== TEXTO CITADO ==
La quinta puerta, «Rama, luz y ala», expone otro viaje, esta vez hacia lo sideral; el vuelo del pájaro desde la rama al cielo. Sin embargo, los poemas se vuelcan hacia la ciudad con el tren y los autos, las aceras. En ese tumulto, las aves tienen un idioma y refugian su canto en ese ámbito gaseoso. El yo lírico encuentra en ellas una forma de existencia: «las aves quen su aprendido / canto inmolan mi transitar» (31). La trayectoria, el movimiento de la búsqueda y del viaje, asume el trayecto eterno de la naturaleza en el símbolo de lo infinito y total que es el árbol, desde la semilla a la rama, desde las raíces a lo sideral:

¿a qué se va a la rama si no a
ser nube
a hurgar en el follaje la
secuencia aterida,
capaz algunas tardes de
abrazar?
¿dónde crepusculó el recuerdo
el acuerdo de los frutos no
vencidos
nuestra militancia de semillas? (31-32)

La eternidad de Adonis, el destino del grano, de la semilla, se extiende a las nubes:

surqué en las nubes lo
fundamental;
verde regreso,
silvestre canto (32)

El aire, antes la tierra y el agua, se funden y se confunde en esta búsqueda del viajante: «la tierra prometida es el aire» (34). Sin embargo, las aves asumirán un vuelo hacia adentro de la conciencia, en ese otro espacio profundo, en ese nido que las proyecta desde el óvulo. El poeta plasma en estrofas breves la maravilla del canto, del vuelo, de la existencia y de la poesía:

l   s
a
aves
se anuncian a sí mismas
pues su llanto es aprendido ─milenario,
porque su canto viene de adentro
de las entrañas mismas de su nido,
desde el pétalo de huevo que han sido,
por la estrella en que se convierte
la fugacidad de su larva
la mariposa enhiesta
en esta
pieza que
u
p   l
a        l
c            a. (34)
===
== EXTRACTO DE DATOS ==
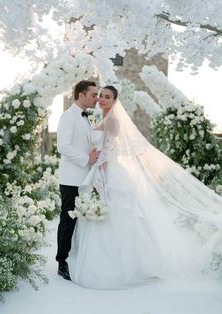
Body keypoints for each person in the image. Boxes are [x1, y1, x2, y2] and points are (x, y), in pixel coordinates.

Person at [67, 85, 222, 289]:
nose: (102, 99)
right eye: (100, 96)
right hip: (98, 169)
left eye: (107, 97)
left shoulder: (112, 121)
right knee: (103, 216)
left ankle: (124, 267)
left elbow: (109, 151)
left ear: (114, 101)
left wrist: (100, 176)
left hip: (108, 172)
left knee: (114, 214)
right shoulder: (99, 117)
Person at [56, 80, 100, 280]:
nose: (96, 98)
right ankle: (61, 261)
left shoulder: (86, 118)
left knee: (82, 220)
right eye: (93, 94)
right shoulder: (68, 116)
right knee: (68, 220)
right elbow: (63, 146)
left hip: (85, 178)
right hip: (71, 178)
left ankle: (77, 256)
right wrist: (86, 158)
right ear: (81, 95)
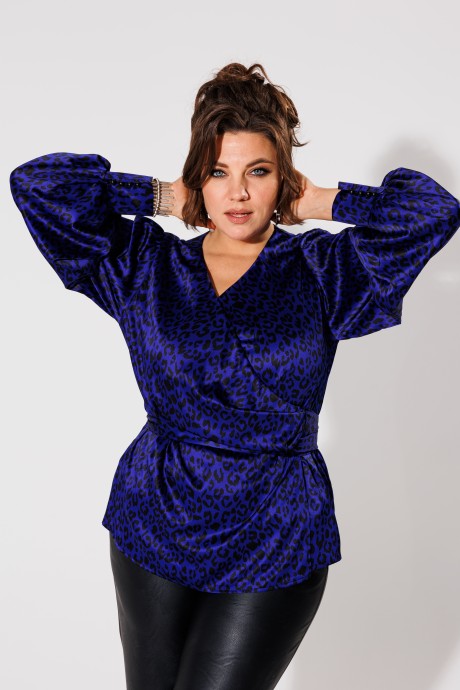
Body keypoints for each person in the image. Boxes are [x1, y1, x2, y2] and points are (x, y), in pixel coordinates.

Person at [10, 62, 460, 690]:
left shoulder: (325, 269)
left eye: (259, 172)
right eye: (219, 172)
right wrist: (164, 197)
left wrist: (320, 200)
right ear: (199, 175)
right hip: (156, 514)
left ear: (283, 178)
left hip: (276, 528)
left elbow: (433, 210)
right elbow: (38, 184)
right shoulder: (146, 263)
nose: (238, 194)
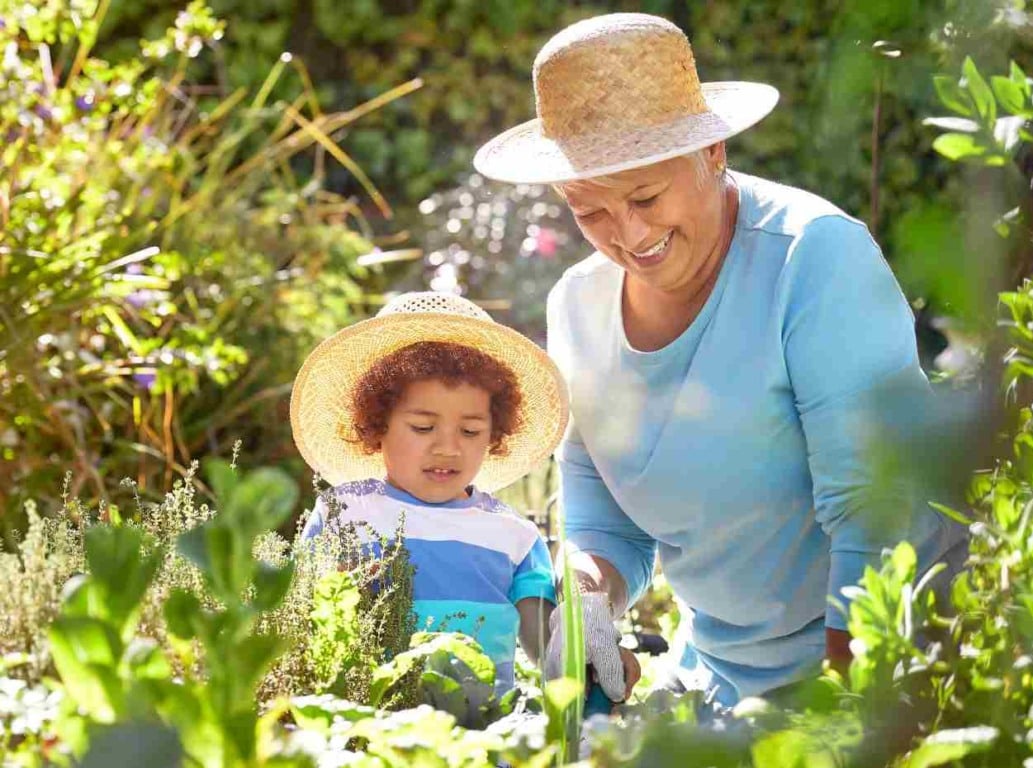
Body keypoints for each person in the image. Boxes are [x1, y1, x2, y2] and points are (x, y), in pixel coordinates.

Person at [474, 13, 968, 706]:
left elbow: (872, 512)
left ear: (712, 152)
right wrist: (586, 597)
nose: (630, 234)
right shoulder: (577, 307)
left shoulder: (812, 258)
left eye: (646, 196)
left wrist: (847, 723)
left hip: (889, 657)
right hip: (719, 673)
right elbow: (606, 518)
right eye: (592, 211)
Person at [289, 291, 574, 691]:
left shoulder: (515, 537)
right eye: (423, 428)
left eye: (471, 431)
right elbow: (303, 612)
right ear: (376, 426)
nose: (448, 447)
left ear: (494, 435)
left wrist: (583, 659)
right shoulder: (346, 514)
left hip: (484, 738)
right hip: (370, 729)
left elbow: (547, 647)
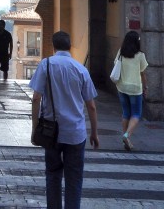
===
* CONSIGNA
Según el texto citado, ¿qué título lleva la quinta puerta?

* RESPUESTA
«Rama, luz y ala».